## Record extracts
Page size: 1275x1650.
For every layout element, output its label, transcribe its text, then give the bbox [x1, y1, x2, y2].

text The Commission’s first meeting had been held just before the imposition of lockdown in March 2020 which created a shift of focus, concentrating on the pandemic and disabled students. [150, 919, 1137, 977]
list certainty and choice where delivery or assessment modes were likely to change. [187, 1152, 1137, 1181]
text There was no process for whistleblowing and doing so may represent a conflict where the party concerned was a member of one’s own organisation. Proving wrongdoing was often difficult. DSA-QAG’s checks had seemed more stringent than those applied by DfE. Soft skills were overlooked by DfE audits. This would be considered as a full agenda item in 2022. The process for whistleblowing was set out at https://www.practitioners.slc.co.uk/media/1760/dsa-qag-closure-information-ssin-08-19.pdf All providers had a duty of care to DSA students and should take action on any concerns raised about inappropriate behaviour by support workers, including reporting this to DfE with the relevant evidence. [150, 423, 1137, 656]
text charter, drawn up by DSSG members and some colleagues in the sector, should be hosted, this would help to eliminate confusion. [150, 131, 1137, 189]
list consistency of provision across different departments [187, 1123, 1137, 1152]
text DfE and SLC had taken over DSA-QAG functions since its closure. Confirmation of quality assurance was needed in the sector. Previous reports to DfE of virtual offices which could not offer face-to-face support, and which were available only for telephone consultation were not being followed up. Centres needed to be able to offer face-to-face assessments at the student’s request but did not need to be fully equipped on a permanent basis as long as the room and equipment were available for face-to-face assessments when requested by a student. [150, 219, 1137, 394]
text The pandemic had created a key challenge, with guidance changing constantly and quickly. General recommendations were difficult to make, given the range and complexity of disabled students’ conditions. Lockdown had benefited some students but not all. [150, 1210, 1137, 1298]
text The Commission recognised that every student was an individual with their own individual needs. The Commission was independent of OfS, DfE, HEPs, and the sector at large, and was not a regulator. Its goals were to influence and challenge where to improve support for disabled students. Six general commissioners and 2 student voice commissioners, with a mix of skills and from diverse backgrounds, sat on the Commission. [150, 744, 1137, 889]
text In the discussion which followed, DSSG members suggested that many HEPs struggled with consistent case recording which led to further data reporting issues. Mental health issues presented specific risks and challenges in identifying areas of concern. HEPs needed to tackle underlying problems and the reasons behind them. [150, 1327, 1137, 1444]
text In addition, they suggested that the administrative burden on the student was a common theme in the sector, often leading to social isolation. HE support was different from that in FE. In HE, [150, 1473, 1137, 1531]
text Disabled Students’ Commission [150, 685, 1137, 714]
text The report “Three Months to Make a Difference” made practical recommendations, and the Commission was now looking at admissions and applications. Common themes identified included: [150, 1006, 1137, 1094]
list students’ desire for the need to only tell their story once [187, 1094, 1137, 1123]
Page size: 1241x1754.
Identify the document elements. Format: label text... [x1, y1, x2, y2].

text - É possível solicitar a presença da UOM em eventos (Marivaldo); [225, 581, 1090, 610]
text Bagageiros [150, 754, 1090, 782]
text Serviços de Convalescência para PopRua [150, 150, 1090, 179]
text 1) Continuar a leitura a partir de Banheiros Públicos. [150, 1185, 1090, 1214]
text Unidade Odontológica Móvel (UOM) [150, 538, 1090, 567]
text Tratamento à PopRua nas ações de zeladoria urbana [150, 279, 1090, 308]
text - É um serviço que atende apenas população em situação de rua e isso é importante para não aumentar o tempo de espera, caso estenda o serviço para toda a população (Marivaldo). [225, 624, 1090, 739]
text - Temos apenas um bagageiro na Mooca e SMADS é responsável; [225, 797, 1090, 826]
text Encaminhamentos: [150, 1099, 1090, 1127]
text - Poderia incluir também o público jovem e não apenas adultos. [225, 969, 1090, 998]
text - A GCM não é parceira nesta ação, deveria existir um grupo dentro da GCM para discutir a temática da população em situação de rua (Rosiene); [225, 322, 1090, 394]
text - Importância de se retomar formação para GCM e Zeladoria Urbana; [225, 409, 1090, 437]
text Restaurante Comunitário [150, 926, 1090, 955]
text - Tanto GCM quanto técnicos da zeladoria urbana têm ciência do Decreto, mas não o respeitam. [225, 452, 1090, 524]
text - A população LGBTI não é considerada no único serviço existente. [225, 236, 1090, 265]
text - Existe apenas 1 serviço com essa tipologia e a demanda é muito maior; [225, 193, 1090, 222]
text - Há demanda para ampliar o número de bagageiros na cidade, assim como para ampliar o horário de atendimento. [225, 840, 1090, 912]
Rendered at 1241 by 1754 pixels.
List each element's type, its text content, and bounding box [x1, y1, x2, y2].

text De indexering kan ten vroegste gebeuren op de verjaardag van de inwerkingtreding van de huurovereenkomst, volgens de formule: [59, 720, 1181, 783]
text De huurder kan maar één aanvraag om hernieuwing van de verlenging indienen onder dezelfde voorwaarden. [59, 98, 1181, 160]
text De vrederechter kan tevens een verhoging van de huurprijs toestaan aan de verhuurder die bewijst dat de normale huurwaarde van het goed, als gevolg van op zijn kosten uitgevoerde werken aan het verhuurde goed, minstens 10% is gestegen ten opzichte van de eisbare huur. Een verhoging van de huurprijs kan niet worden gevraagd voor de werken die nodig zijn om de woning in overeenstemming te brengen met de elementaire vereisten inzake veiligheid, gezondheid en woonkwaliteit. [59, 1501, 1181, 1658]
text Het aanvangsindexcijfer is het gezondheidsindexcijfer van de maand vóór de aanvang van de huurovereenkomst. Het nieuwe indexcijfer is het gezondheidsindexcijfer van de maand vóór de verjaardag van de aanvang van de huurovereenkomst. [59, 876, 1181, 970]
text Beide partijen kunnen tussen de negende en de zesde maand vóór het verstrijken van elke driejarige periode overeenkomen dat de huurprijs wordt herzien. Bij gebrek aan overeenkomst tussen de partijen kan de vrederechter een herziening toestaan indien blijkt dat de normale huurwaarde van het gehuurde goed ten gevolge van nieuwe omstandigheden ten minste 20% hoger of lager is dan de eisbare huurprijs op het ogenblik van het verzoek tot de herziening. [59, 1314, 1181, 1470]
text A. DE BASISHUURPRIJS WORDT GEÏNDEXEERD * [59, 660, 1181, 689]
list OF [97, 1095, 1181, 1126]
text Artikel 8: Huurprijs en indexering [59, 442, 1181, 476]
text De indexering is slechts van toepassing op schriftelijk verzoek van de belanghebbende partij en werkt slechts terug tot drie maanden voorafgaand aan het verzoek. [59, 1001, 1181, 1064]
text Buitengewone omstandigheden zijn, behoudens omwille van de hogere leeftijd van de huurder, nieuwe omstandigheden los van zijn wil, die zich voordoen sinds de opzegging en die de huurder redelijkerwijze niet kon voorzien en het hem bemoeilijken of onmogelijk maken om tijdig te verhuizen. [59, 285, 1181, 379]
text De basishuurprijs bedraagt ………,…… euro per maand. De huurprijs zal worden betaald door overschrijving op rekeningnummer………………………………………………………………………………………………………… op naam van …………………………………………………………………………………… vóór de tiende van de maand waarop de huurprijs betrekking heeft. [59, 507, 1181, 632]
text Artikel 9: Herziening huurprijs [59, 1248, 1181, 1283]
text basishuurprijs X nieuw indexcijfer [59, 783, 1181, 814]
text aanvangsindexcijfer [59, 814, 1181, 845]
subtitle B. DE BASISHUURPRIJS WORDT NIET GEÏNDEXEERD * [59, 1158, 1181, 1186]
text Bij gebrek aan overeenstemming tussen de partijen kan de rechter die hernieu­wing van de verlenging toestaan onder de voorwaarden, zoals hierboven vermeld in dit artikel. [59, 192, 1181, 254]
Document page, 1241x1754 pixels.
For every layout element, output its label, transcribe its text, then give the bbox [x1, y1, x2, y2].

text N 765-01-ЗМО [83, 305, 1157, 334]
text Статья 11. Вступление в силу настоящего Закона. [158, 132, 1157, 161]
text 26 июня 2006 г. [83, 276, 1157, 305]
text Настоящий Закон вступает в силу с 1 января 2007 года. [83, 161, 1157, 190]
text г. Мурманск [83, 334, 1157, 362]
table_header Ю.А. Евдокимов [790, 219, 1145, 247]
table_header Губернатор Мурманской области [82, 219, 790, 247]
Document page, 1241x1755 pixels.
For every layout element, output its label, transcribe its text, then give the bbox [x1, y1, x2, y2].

## Task
Reproduce the lines of the listing verbatim, covering the stretch from the line that contains "text - É possível" through the line that contains "text Tratamento à", both ends included.

## Answer to this task
text - É possível solicitar a presença da UOM em eventos (Marivaldo); [225, 581, 1090, 610]
text Bagageiros [150, 754, 1090, 782]
text Serviços de Convalescência para PopRua [150, 150, 1090, 179]
text 1) Continuar a leitura a partir de Banheiros Públicos. [150, 1185, 1090, 1214]
text Unidade Odontológica Móvel (UOM) [150, 538, 1090, 567]
text Tratamento à PopRua nas ações de zeladoria urbana [150, 279, 1090, 308]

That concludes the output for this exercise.